Search code examples
python-3.xgzipfile-comparison

Compare compressed files with gzip and filecmp modules returns False on python 3.10


When I run the following code on python3, the result of the filecmp() is False. Why is it so? I thought compressing twice the same file would output two files with the same exact content.

import filecmp
import shutil
import gzip

with open('base_file.fastq', 'rb') as f_in:
  with gzip.open('compressed_one.fastq.gz', "wb") as f_out:
    shutil.copyfileobj(f_in, f_out)


with open('base_file.fastq', 'rb') as f_in:
  with gzip.open('compressed_two.fastq.gz', "wb") as f_out:
    shutil.copyfileobj(f_in, f_out)

filecmp.cmp('compressed_one.fastq.gz',  'compressed_two.fastq.gz', shallow=False)

Solution

  • The gziped file is a structured file rather than just a file with some bytes. It has header information, compressed content, and a footer. When you create a gzip file, the header and footer is also added to the compressed file content.
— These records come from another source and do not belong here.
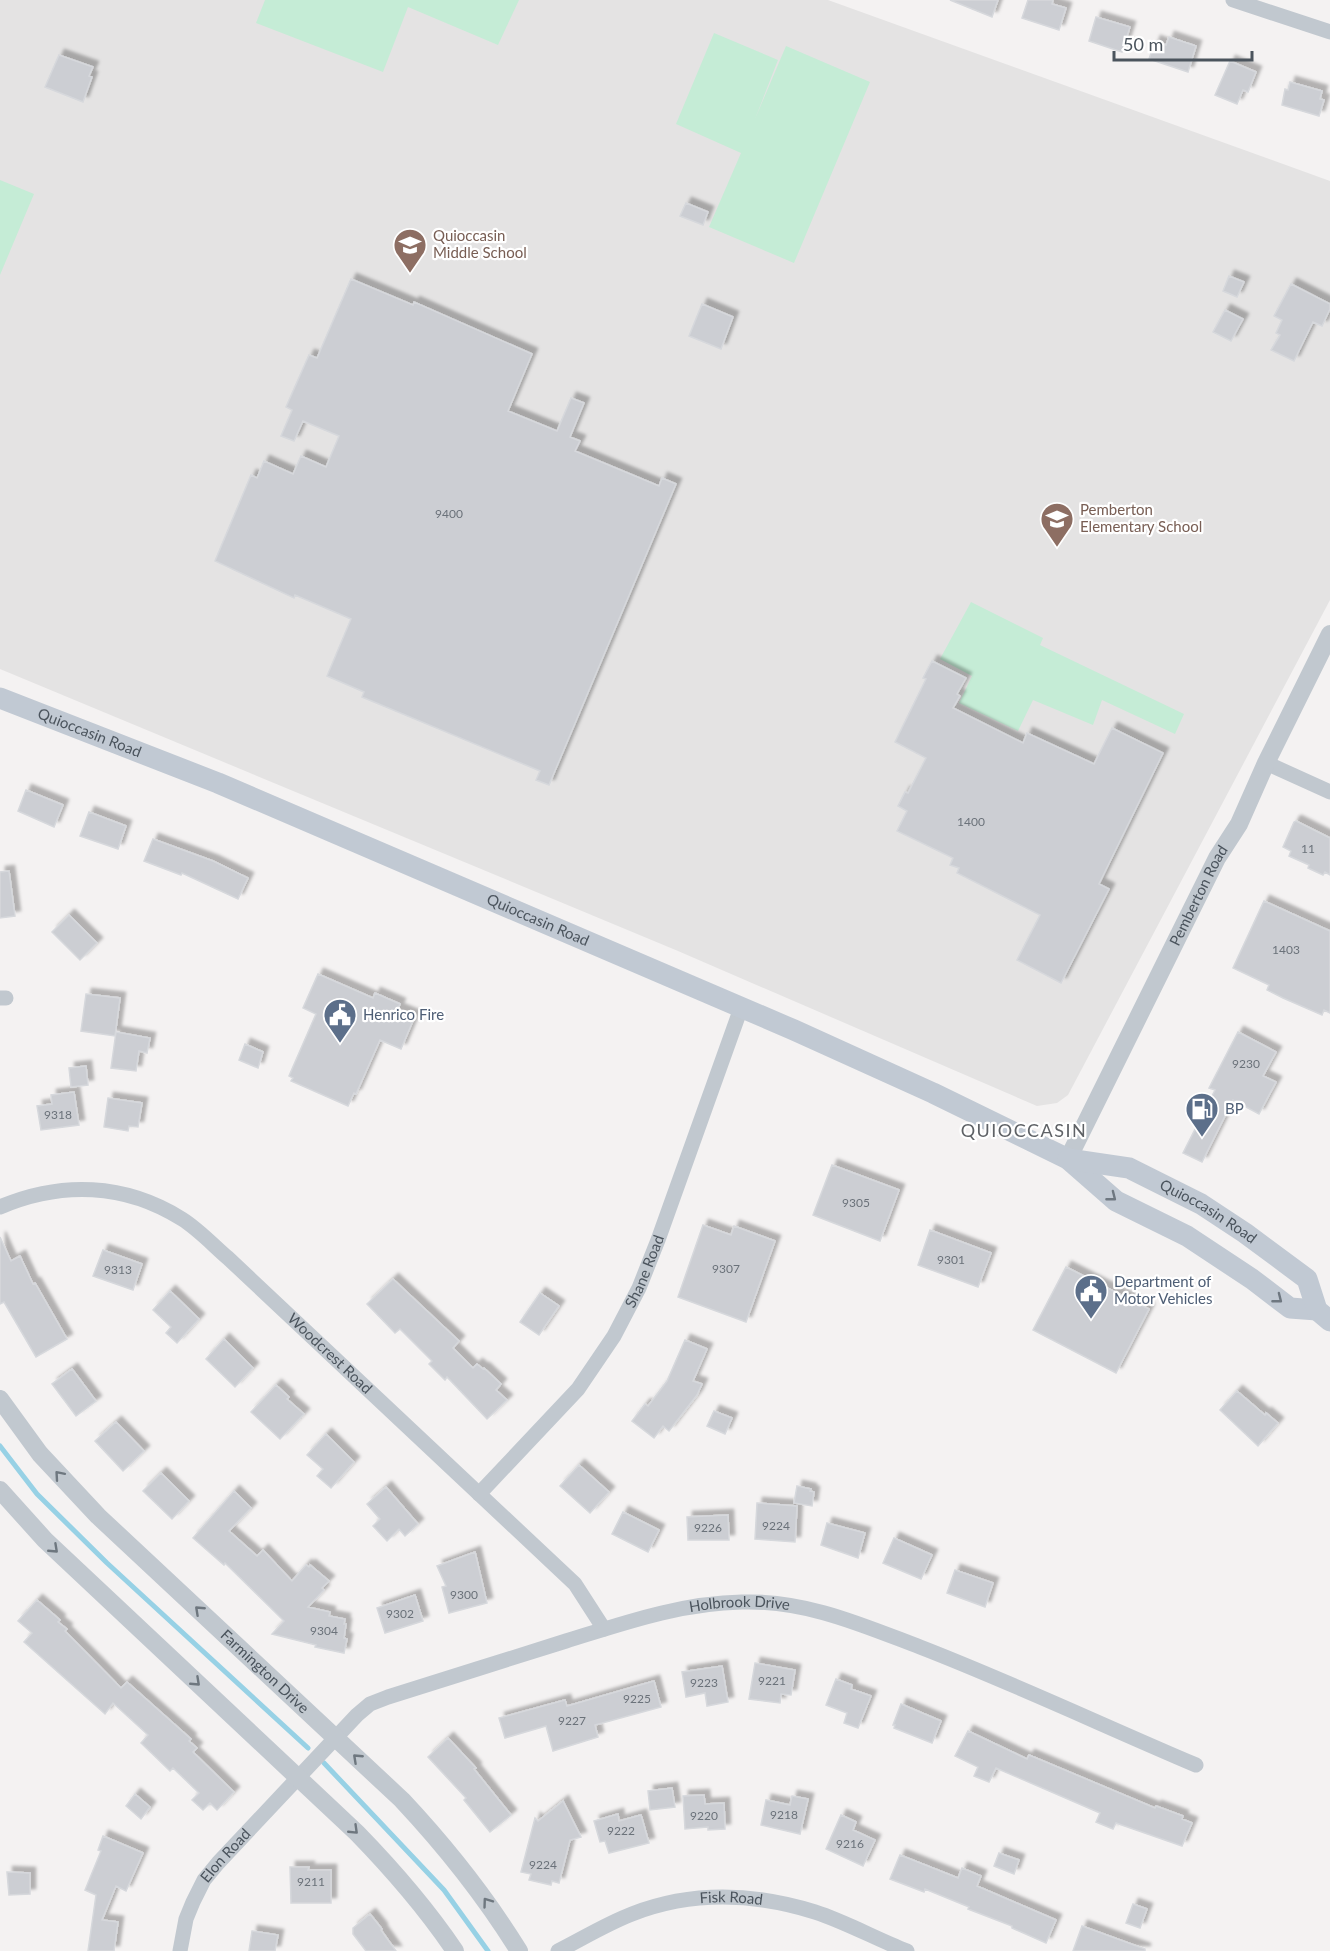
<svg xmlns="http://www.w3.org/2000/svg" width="1330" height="1951" font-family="Lato,sans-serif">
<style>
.education{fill:#e4e3e3}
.green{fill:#c5ecd6}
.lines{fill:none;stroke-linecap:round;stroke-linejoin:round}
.stream{stroke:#97d1e5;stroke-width:5}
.building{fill:#ccced3;stroke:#d6d8dc;stroke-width:1.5;filter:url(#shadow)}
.minor{stroke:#c1c8cf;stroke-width:15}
.tertiary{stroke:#c1c8cf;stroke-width:18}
.secondary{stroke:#c1c9d3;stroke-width:21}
.oneway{stroke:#6e7780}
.oneway2{stroke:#6e777f}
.labels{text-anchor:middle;stroke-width:4.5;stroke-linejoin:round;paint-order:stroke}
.number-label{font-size:12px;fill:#6b727a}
.education-label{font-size:15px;fill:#785e54;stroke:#fff;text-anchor:start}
.street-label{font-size:15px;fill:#4b545d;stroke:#fff}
.service-label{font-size:15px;fill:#4e5e75;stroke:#fff;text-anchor:start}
.quarter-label{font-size:18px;letter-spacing:1.5px;fill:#5f6266;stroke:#fff}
</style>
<defs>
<filter id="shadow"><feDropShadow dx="5.5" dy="-5.5" stdDeviation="1.5" flood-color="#0004"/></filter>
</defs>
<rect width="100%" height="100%" fill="#f4f2f2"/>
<path class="education" d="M0,0h828l502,181v419l-262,495 -11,8 -20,3 -359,-155 -678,-282z"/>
<path class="green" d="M265,0h254l-21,45 -90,-38 -25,65 -127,-49z
M714,33l64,27 -23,59 31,-73 84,36 -76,181 -85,-36 32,-74 -65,-29z
M0,180l34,14 -34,81z
M971,602l72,36 -3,7 144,69 -9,20 -73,-34 -9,25 -60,-25 -15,31 -59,-28 13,-27 -32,-17z"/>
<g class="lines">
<path class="stream" d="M0,1446l37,48 70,69 201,185
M324,1763l120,127 44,61"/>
</g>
<path class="building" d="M950,0h48l-6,17z
M1028,0h25l-1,4 14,4 -7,22 -37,-12z
M1096,17l34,10 -8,25 -33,-11z
M1169,37l27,9 -8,26 -39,-13 6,-18 11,4z
M59,55l34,12 -4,9 3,1 -9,25 -38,-15z
M1230,61l26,11 -8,20 -5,-2 -6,14 -22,-9z
M1290,82l32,9 -2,8 4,1 -5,16 -37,-11 3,-16 3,1z
M686,203l22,9 -5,13 -23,-9z
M1229,276l15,6 -7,15 -14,-6z
M351,279l62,26 1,-3 118,52 -24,57 49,20 14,-33 13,5 -14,34 10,4 -5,10 84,35 3,-8 14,6 -127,301 -13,-5 4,-9 -178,-74 2,-5 -37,-16 24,-57 -56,-24 -1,3 -79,-37 36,-86 6,3 7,-17 29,13 8,-18 25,11 13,-31 -36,-15 -9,20 -13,-5 11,-26 -6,-3 23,-52 8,3z
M1291,284l39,20v5l-8,17 -9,-4 -19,39 -23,-11 9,-15 -4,-2 6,-13 -8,-4z
M702,304l31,13 -12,32 -32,-13z
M1225,310l18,9 -12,22 -18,-9z
M932,661l34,17 -9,16 3,2 -7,12 70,35 4,-10 67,31 18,-36 51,25 -64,131 10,5 -48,94 -44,-23 23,-45 -83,-42 2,-5 -9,-3 3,-7 -56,-27 10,-20 -9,-5 7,-14 3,1 18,-35 -31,-16 31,-63 -3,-1z
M26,790l37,15 -9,22 -36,-16z
M89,812l37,14 -8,23 -38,-13z
M1296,821l34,17v37l-5,-3 -2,3 -15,-7 1,-3 -20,-9 2,-5 -8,-4 11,-25z
M153,839l60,22 35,17 -10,21 -56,-26 -1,2 -37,-14z
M9,871l6,45 -15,2v-46z
M1264,901l66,30v82l-6,-3 -2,5 -39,-17 -16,-8 2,-5 -36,-17z
M69,915l28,28 -17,17 -28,-28z
M318,974l55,24 2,-5 25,11 -2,5 17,7 -14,33 -21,-9 -24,54 -2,-1 -6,13 -57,-25 2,-3 -4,-2 27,-62 -13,-6z
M86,994l34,4 -5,38 -34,-5z
M116,1032l34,6 -3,15 -8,-2 -3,20 -25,-3z
M1238,1032l38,20 -13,24 13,6 -17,32 -26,-14 -31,62 -19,-9 32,-63 -6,-2z
M245,1044l18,8 -5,16 -19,-8z
M86,1066l2,19 -17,2 -2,-19z
M74,1092l5,33 -38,5 -4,-24 15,-2 -1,-9z
M108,1098l34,5 -4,24 -9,-1 -1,5 -24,-4z
M832,1165l67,25 -19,51 -67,-26z
M703,1225l28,10 3,-9 41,15 -29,81 -68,-25z
M930,1230l61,23 -13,34 -60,-22z
M0,1237l11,24 9,-5 13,28 2,-1 32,56 -31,18 -32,-55 -4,2z
M103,1250l39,14 -9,26 -40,-14z
M1066,1267l83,42 -33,64 -83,-43z
M393,1279l66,62 -6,7 20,20 4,-4 6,5 1,-1 17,16 -5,6 11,10 -20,19 -40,-42 -2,3 -16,-16 3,-3 -32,-32 -5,4 -28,-29z
M170,1291l29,28 -22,24 -11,-10 5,-6 -18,-17z
M540,1293l19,13 -20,29 -19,-13z
M224,1339l29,29 -18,19 -29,-28z
M685,1340l22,9 -14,32 9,3 -5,11 -28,36 -6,-5 -9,12 -22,-17 13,-17 3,2 19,-25z
M72,1369l24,32 -20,15 -24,-32z
M276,1385l13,12 -2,2 17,15 -24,25 -29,-27z
M1237,1391l28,24 1,-2 12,10 -20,23 -38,-36z
M714,1411l18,7 -7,16 -18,-8z
M116,1422l28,29 -21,20 -28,-30z
M326,1434l28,28 -23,26 -14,-12 6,-7 -16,-14z
M579,1465l30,27 -19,21 -30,-27z
M161,1473l28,28 -17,18 -29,-28z
M797,1486l14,3 -1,2 4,1 -2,14 -18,-3z
M386,1487l32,37 -13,12 -6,-7 -12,12 -14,-15 7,-7 -13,-15z
M234,1491l17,17 -22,23 28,25 6,-6 29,31 14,-16 3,2 1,-2 19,16 -7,7 2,2 -16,17 22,5 -1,4 16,3 -1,5h2l-2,14 3,1 -3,14 -29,-6 1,-2 -44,-11 12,-13 -59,-58 -1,2 -31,-27z
M757,1503l40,3 -2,36 -40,-3z
M623,1512l36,18 -11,22 -36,-18z
M728,1515l1,25h-41l-1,-23z
M827,1523l38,10 -7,25 -37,-13z
M894,1538l38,17 -11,24 -38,-16z
M475,1552l12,51 -38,10 -7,-26 4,-1 -9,-20z
M955,1570l38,13 -8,24 -38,-14z
M415,1595l8,26 -38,12 -8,-25z
M37,1600l23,20 -2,2 9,7 -2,2 56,57 6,-6 64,57 -2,2 8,7 -4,4 41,40 -17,18 -7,-7 -7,7 -11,-10 7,-7 -26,-25 -3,3 -29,-28 7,-8 -35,-32 -8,11 -81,-72 8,-9 -14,-12z
M755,1663l40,7 -4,25 -10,-1 -1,9 -31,-4z
M722,1666l6,36 -21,4 -2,-13 -19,4 -4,-25z
M836,1679l16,6 -1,4 20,7 -13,32 -14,-5 3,-10 -21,-8z
M654,1681l7,26 -66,18 3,12 -45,14 -7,-25 -41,12 -6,-20 66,-18 2,6z
M901,1704l40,17 -9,22 -38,-15 1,-3h-2z
M968,1731l59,28 2,-4 126,53 1,-2 27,10 -1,3 10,4 -10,23 -66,-23 -3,6 -17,-7 4,-9 -104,-45 -7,14 -15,-6 4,-9 -23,-11z
M448,1738l28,30 -2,1 37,46 -21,17 -26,-32 2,-2 -38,-41z
M672,1788l3,19 -25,3 -2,-19z
M135,1794l15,13 -9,12 -15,-13z
M704,1795l1,9 19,-1 1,26 -17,1v-3l-23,2 -2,-33z
M792,1796l16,3 -8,35 -39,-9 5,-25 24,5z
M563,1801l18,36 -11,3 -11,43 -7,-2 -1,4 -22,-5 2,-6 -10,-2 14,-54 3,3z
M618,1814l1,7 22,-6 8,28 -40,10 -4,-12 -5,1 -6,-21z
M841,1815l15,7 -3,8 22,10 -12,26 -37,-17z
M103,1836l40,17 -17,38 -10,-5 -14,34 16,2 -4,29h-26l8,-56 -11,-5 16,-39 -3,-1z
M999,1853l20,7 -5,14 -20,-8z
M900,1855l58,23 4,-10 19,8 -4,10 79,34 -10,23 -34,-15v-2l-44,-17 1,-2 -44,-18 -1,3 -34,-13z
M290,1867h19l-1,3h23v33h-40z
M7,1872l23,1v21l-21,1z
M1133,1904l14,5 -7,19 -14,-5z
M370,1914l12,15 -1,1 15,21h-30l-13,-17v-6z
M1082,1926l63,23v2h-72z
M252,1931l26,4 -3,16h-26z"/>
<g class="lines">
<g class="minor">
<path d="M1233,0l97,32"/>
<path d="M1266,763l64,29"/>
<path d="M0,998h6"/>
<path id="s1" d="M0,1207c61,-26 125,-24 182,12 16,10 31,26 46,39l347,326 29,45"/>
<path id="s2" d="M479,1494l99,-105 36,-53 25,-48 19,-48 83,-232"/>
<path id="s3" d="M180,1951l6,-32 7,-17 11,-22 14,-17 139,-148 13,-11 18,-7c59,-19 119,-37 178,-56 58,-18 115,-38 176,-39 64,-2 120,23 178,45 93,36 184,79 276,118"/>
<path id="s4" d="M558,1951c24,-12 48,-27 74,-37 59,-23 122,-21 183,-2 31,10 61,27 92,39"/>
</g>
<g class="tertiary">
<path id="s5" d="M1068,1159l149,-301 22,-34 27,-61 64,-129"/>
<path id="s6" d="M0,1399l40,55 58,62 304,284c44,47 83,96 117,151"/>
<path d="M0,1490l45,50 312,293c36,37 69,75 98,118"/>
</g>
<g class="secondary">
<path id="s7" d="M0,698l218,85 576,247 139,63 135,66 48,42 71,35 65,43 38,29 27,2"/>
<path id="s8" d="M1068,1159l61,9 72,36 44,29 62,46 10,31 13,11"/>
</g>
</g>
<defs><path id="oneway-chevron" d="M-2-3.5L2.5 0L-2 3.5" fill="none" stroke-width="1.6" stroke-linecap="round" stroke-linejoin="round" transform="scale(1.5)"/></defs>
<g class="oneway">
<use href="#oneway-chevron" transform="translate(1112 1197) rotate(38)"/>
<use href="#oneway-chevron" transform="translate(1278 1299) rotate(38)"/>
</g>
<g class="oneway2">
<use href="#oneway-chevron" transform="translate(59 1475) rotate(-131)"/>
<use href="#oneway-chevron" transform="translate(54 1549) rotate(43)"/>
<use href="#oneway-chevron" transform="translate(199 1610) rotate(-137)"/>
<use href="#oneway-chevron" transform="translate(196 1682) rotate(43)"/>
<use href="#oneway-chevron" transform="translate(357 1758) rotate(-137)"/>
<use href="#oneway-chevron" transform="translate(354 1830) rotate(44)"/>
<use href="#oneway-chevron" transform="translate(487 1902) rotate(-126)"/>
</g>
<defs>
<g id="school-pin" transform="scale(1.725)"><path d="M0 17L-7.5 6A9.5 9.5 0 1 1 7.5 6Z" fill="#8d6e63" stroke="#fff"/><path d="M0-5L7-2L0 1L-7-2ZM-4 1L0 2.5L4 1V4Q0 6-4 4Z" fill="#fff"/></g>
<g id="civic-pin" transform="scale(1.725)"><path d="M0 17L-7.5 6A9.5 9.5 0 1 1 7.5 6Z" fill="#5c6f8a" stroke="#fff"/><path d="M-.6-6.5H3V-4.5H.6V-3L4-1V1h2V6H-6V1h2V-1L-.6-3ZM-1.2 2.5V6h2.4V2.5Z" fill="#fff"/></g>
<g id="fuel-pin" transform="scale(1.725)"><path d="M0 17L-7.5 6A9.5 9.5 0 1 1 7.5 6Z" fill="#5c6f8a" stroke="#fff"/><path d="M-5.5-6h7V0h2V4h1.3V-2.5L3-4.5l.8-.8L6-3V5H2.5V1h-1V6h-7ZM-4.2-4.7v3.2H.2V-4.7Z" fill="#fff"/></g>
</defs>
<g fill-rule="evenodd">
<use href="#school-pin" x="410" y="245"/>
<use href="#school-pin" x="1057" y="519"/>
<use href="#civic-pin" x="340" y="1015"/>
<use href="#fuel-pin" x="1202" y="1109"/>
<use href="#civic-pin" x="1091" y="1291"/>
</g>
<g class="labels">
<g class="number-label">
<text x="449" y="518">9400</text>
<text x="971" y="826">1400</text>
<text x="1308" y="853">11</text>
<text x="1286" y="954">1403</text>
<text x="1246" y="1068">9230</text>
<text x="58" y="1119">9318</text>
<text x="856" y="1207">9305</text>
<text x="951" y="1264">9301</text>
<text x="726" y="1273">9307</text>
<text x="118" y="1274">9313</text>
<text x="776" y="1530">9224</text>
<text x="708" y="1532">9226</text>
<text x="464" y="1599">9300</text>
<text x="400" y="1618">9302</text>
<text x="324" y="1635">9304</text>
<text x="772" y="1685">9221</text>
<text x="704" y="1687">9223</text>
<text x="637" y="1703">9225</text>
<text x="572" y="1725">9227</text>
<text x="784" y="1819">9218</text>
<text x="704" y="1820">9220</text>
<text x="621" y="1835">9222</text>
<text x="850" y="1848">9216</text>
<text x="543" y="1869">9224</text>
<text x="311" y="1886">9211</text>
</g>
<g class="education-label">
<text x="433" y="241">Quioccasin<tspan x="433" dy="17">Middle School</tspan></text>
<text x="1080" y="515">Pemberton<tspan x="1080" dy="17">Elementary School</tspan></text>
</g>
<g class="street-label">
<text dy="5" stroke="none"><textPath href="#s7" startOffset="96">Quioccasin Road</textPath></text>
<text dy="5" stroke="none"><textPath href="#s5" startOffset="294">Pemberton Road</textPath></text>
<text dy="5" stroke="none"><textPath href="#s7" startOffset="582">Quioccasin Road</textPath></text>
<text dy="5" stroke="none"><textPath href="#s8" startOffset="152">Quioccasin Road</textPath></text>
<text dy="5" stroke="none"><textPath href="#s2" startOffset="280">Shane Road</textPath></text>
<text dy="5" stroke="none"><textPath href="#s1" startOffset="390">Woodcrest Road</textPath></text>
<text dy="5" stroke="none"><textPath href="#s3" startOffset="702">Holbrook Drive</textPath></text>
<text dy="5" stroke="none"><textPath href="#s6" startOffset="381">Farmington Drive</textPath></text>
<text dy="5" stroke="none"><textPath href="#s3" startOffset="108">Elon Road</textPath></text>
<text dy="5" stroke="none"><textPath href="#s4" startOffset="184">Fisk Road</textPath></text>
</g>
<g class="service-label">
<text x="363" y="1020">Henrico Fire</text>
<text x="1225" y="1114">BP</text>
<text x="1114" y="1287">Department of<tspan x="1114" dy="17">Motor Vehicles</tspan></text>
</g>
<g class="quarter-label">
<text x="1024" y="1137">QUIOCCASIN</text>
</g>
</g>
<path d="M1114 51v9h138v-9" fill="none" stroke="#4b545d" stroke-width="3"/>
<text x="1123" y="51" font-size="18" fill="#4b545d" stroke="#ffffff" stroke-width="4.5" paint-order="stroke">50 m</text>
</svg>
    In your case, you are compressing the same file twice with the same compression code and level, so the compressed content will be same. But the gzip header is going to be different. As per the documentation python allows you to configure the header values of filename and modification_time. If these are not specified, a default value like current time is used.

    In your case, every time you compress the same file, everything remains the same but the header is different. So there is a change in the file content and filecmp returns False. If you want to make the output files the same, then you can use:

    gzip.GzipFile(filename=None, mode=None, compresslevel=9, fileobj=None, mtime=None)

    to compress the contents, with identical header information.